Pelmeni with homemade mustard and sour cream

At least 20 minutes later our order was finally taken by a camp sailor-suited waitress, and then it was another 10-15 minutes before any drinks arrived. Had this not been a blog mission we would have given up there and then and gone elsewhere but instead we stayed and we waited for what seemed like an eternity in the strange dining room which was decorated as if a cruise ship had collided with a Ukranian farmhouse. In one corner was a giant TV screen showing music videos with the sound turned off but at some point during our wait, two men came in, turned the sound on and put on a DVD of Das Zigeunerlager zieht in den Himmel” (the gypsy camp moves to the sky) but they failed to press ‘start’ so we had 20 minutes of the title page and it’s strange music on loop over and over and over again while we waited and waited and waited.
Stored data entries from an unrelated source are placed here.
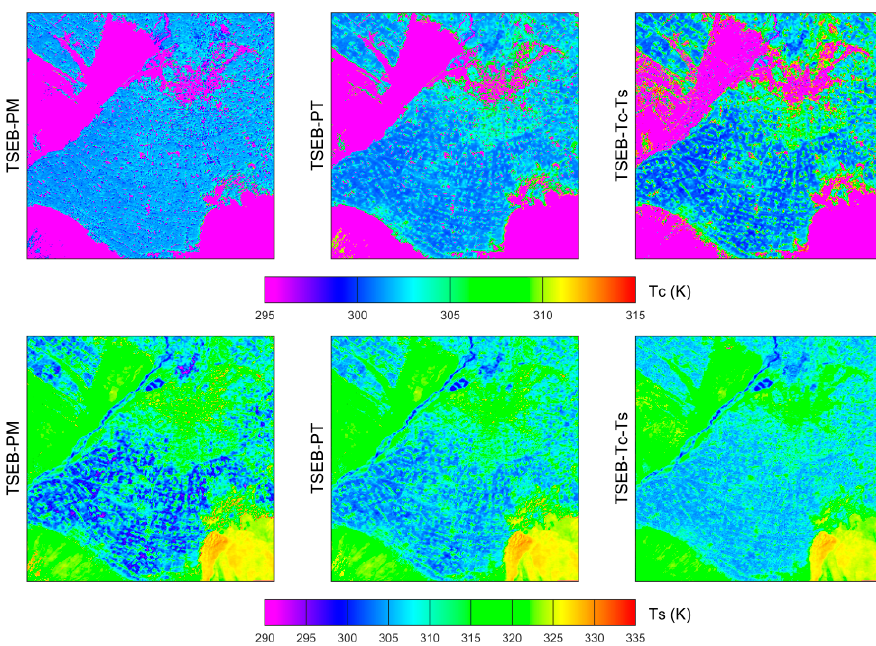
Figure 8. The spatial distribution of T C (first row) and T s (second row) over HiWATER-MUSOEXE derived from TSEB-PT, TSEB-PM, and TSEB- T C - T S on 10 July 2012.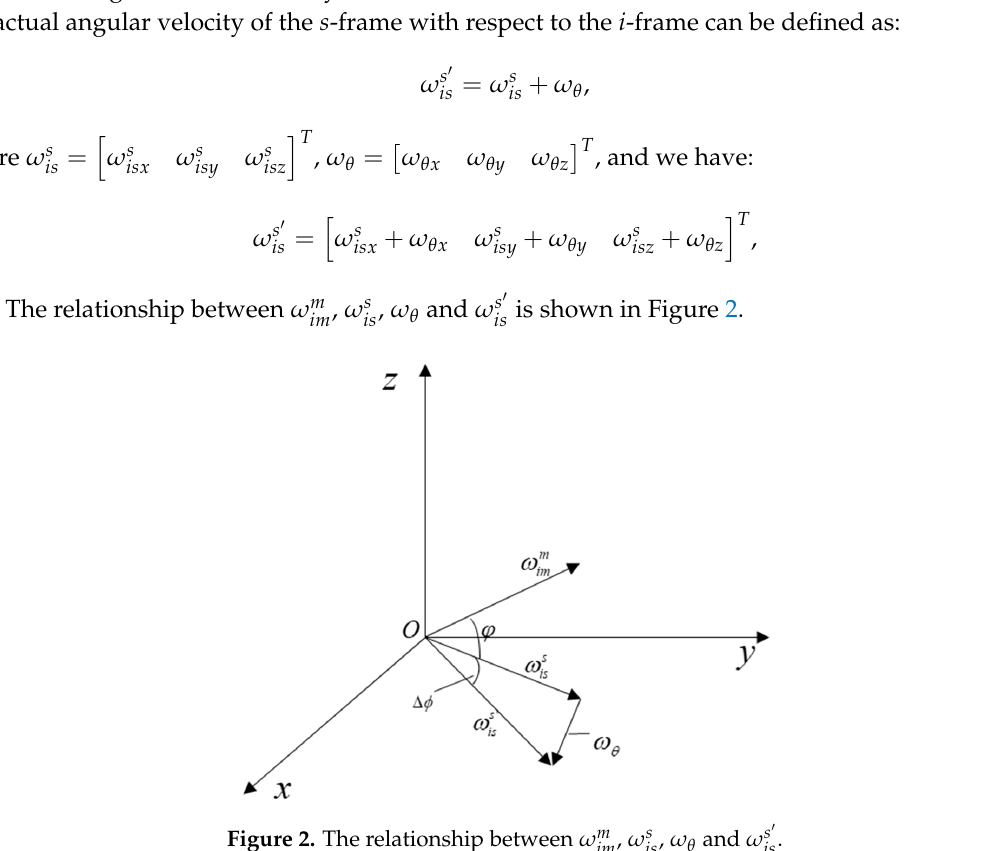
, ω s , ω θ and ω s (cid:48) . im is is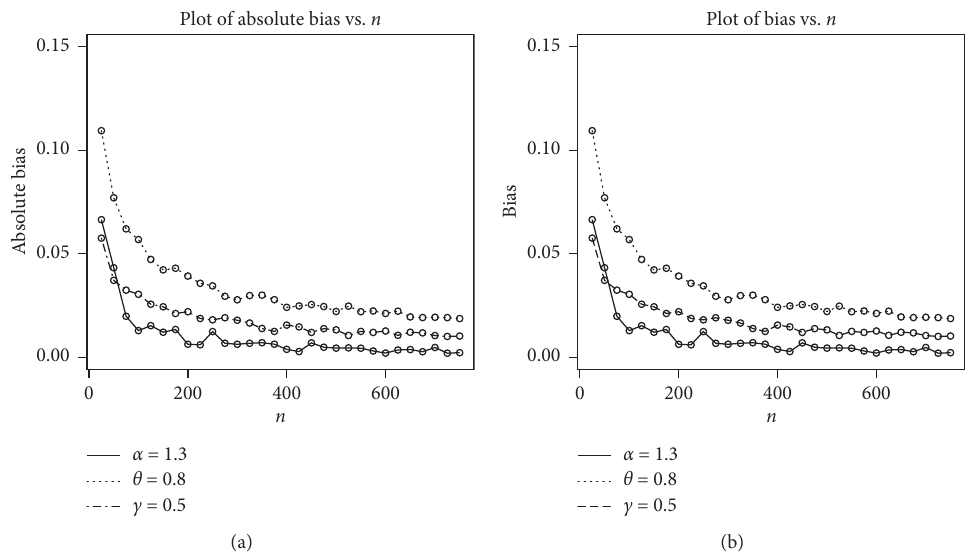
Figure 6: Biases and absolute biases plots of the NGE-Weibull distribution for α � 1 . 3, θ � 0 . 8, and c � 0 .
By this point we thought perhaps we might be tripping or someone is playing a cruel trick on us.


Solyanka soup with meat, and a chicken parcel (topsy turvey starters)

Our descent into madness was aided by the arrival of the food: the main courses! Hurrah! But what about the starters? We asked the waitress who checked the order, nodded nonchalently, shrugged her shoulders and went off to tell the kitchen. Puzzled, we took refuge in the food that had arrived as by this time we were starving. The food seemed tasty and came in good portions but we would have enjoyed anything at this point. After finishing the mains, the waitress told us the starters were ‘on their way’ – cue another 25 minute wait by which time the main event; Das Zigeuner… was playing. A wonderful Ostblock creation from the 1970s with exotic gypsies singing, dancing, fighting and making love against a green-screen background. By this point we agreed we were definitely tripping.


Run for your lives, don’t look back…

When the starters arrived (again tasty, but who knows?!) we dispatched them quickly and swiftly asked for the bill. No apologies or explanations or free drinks were offered and we paid as soon as it arrived, left a mildly insulting tip and got the hell outta there cycling back to Neukolln, later than expected, quite full and mildly bemused.